The Defense Acquisition Program Administration will ink a contract with Daewoo soon, the source said on condition of anonymity. Daewoo competed with Hyundai Heavy Industries, which constructed the first batch of three Type-214 submarines, for the bidding, he said.
The per-unit price will be about 110 billion won.
The Navy aims to launch a total of nine Type-214s by 2018 in a bid to strengthen its blue-water capability, and will also seek to acquire locally built 3,000-ton submarines.
The diesel-electric submarine, which was first built with technical cooperation from Germany's Howaldtswerke-Deutsche Werft (HDW), is expected to play a key role in sea defense against North Korea and other hostile forces, and anti-submarine warfare, Navy officials said.
The 1,800-ton submarines are also a core part of the soon-to-be-created ``strategic mobile squadrons,'' involving Aegis-equipped destroyers and anti-submarine aircraft, which can be deployed in a conflict situation, they said.
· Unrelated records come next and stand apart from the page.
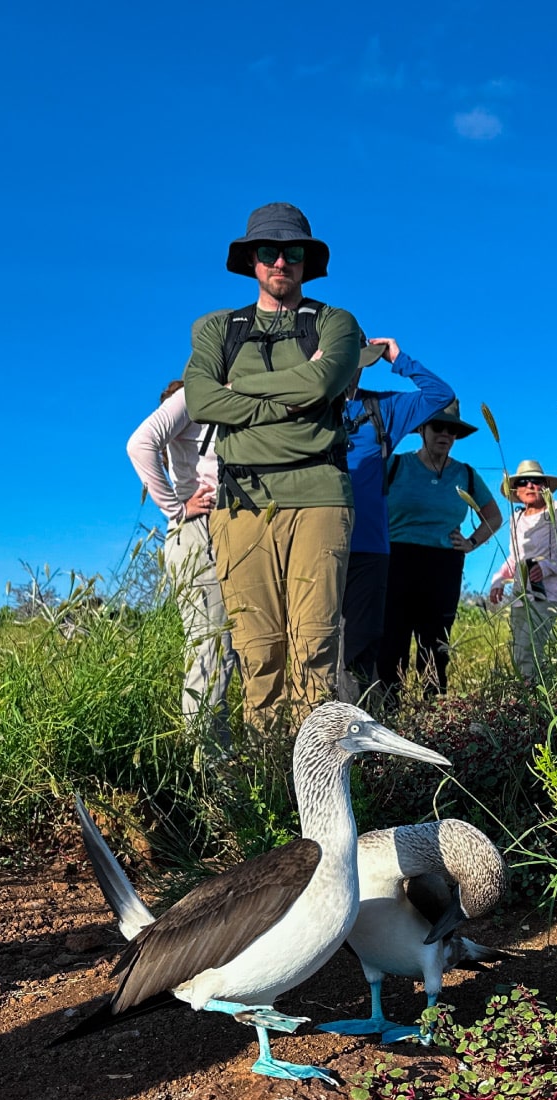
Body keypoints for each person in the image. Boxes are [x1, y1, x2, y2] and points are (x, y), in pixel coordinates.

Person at [183, 204, 360, 730]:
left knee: (314, 647)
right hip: (241, 503)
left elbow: (322, 384)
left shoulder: (335, 322)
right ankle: (268, 769)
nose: (280, 261)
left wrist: (238, 390)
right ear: (251, 260)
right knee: (257, 650)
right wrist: (291, 400)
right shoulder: (217, 327)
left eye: (292, 251)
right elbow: (201, 400)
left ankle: (317, 767)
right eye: (268, 251)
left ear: (307, 260)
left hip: (320, 496)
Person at [126, 333, 237, 743]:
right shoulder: (193, 396)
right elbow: (140, 444)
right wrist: (176, 508)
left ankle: (221, 755)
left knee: (224, 647)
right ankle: (206, 761)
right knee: (212, 648)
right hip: (197, 533)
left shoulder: (229, 399)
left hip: (221, 532)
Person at [338, 337, 455, 702]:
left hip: (369, 547)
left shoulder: (381, 408)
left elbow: (441, 396)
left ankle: (360, 724)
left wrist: (398, 358)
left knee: (362, 644)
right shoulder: (304, 405)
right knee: (315, 640)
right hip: (314, 541)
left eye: (358, 362)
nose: (351, 371)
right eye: (342, 360)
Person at [377, 402, 502, 699]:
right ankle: (389, 710)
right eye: (438, 427)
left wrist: (471, 542)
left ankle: (433, 710)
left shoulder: (465, 474)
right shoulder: (395, 465)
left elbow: (494, 516)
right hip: (397, 560)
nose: (445, 434)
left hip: (444, 564)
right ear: (422, 429)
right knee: (392, 640)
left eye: (452, 429)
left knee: (435, 643)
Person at [488, 459, 557, 682]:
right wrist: (499, 580)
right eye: (523, 482)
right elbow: (515, 558)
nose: (530, 486)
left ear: (545, 486)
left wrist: (548, 567)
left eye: (536, 481)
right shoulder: (515, 519)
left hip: (549, 594)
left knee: (529, 648)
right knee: (518, 650)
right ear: (516, 489)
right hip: (520, 594)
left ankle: (531, 695)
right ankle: (533, 693)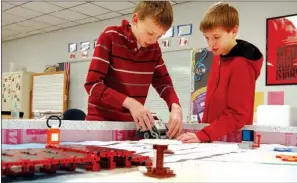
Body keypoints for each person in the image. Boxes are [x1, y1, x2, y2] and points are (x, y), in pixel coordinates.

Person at [84, 1, 183, 139]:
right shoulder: (110, 36)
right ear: (135, 19)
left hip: (130, 128)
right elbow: (93, 85)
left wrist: (175, 107)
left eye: (159, 36)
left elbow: (164, 84)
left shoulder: (153, 49)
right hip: (101, 126)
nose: (154, 41)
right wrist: (131, 103)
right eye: (150, 33)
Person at [177, 2, 263, 143]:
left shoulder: (242, 64)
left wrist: (204, 134)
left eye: (216, 37)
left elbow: (237, 115)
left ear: (233, 31)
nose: (211, 44)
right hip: (212, 138)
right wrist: (203, 133)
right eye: (207, 38)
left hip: (229, 142)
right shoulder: (219, 56)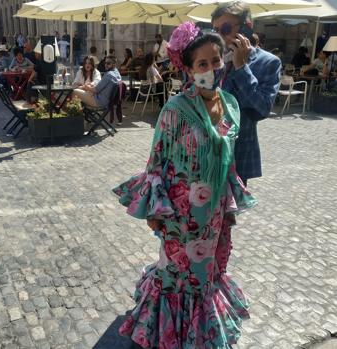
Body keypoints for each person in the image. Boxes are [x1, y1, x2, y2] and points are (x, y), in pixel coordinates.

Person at [115, 22, 255, 349]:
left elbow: (229, 161)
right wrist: (155, 214)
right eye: (202, 64)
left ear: (224, 61)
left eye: (216, 61)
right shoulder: (175, 111)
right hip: (180, 217)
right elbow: (156, 163)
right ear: (189, 70)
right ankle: (170, 331)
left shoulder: (231, 106)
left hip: (215, 213)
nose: (211, 69)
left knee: (206, 273)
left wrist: (231, 206)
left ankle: (200, 329)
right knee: (177, 274)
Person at [212, 1, 281, 186]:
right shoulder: (214, 59)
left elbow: (263, 108)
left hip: (238, 152)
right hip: (206, 149)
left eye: (225, 28)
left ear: (246, 29)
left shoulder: (268, 63)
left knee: (229, 213)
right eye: (215, 30)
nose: (219, 35)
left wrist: (241, 67)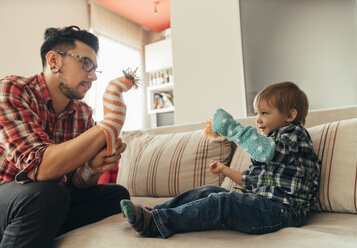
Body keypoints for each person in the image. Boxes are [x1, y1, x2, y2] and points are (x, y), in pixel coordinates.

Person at [120, 81, 321, 238]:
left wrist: (232, 129)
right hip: (263, 203)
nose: (258, 119)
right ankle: (150, 213)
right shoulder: (269, 143)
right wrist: (225, 170)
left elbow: (267, 152)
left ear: (290, 115)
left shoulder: (294, 135)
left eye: (265, 113)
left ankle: (157, 223)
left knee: (222, 202)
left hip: (283, 211)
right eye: (257, 113)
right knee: (208, 190)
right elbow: (250, 181)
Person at [0, 26, 131, 247]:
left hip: (51, 197)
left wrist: (92, 169)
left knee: (117, 195)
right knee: (47, 195)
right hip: (8, 193)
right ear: (54, 61)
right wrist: (108, 125)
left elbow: (78, 182)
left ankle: (39, 226)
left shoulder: (83, 113)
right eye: (85, 63)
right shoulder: (13, 89)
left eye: (95, 69)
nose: (92, 77)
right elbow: (40, 168)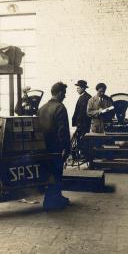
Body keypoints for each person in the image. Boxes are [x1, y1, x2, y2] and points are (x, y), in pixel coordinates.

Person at [37, 82, 71, 210]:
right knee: (57, 174)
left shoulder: (42, 108)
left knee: (49, 174)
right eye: (64, 93)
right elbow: (63, 131)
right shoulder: (60, 108)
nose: (65, 96)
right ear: (60, 93)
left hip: (44, 148)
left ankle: (55, 198)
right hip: (56, 148)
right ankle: (52, 201)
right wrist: (65, 148)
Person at [71, 80, 92, 158]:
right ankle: (81, 154)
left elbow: (84, 113)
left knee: (83, 139)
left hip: (84, 124)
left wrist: (79, 123)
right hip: (80, 123)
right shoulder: (82, 97)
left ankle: (84, 155)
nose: (77, 89)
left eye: (78, 88)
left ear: (83, 88)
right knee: (79, 139)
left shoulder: (87, 97)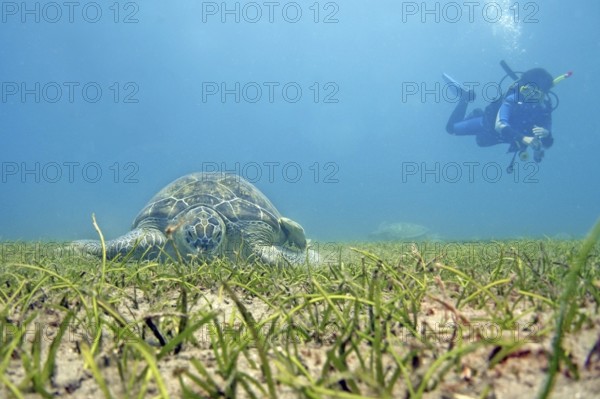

The submarine is armed with state-of-the-art torpedoes and submarine-to-surface missiles. It has a maximum submerged speed of 20 knots and a crew of 40.
The 65.3-meter-long submarine is equipped with Air Independent Propulsion (AIP), which improves its underwater performance and gives it stealth capability. The submarine can submerge to depths of up to 400 meters and carry out underwater operations for as long as two weeks. Its operational radius reaches Guam.
Its ISUS-90 integrated sensor submarine system enables operators to deal with varied information in many different variants and detect up to 300 targets simultaneously.
The first Type-214 submarine, named Sohn Won-il, began operations with the Navy earlier this year, while the second and third ― the Jeong Ji and the Ahn Jung-geun ― are to be operational in 2009 and 2010, respectively, after sea trials.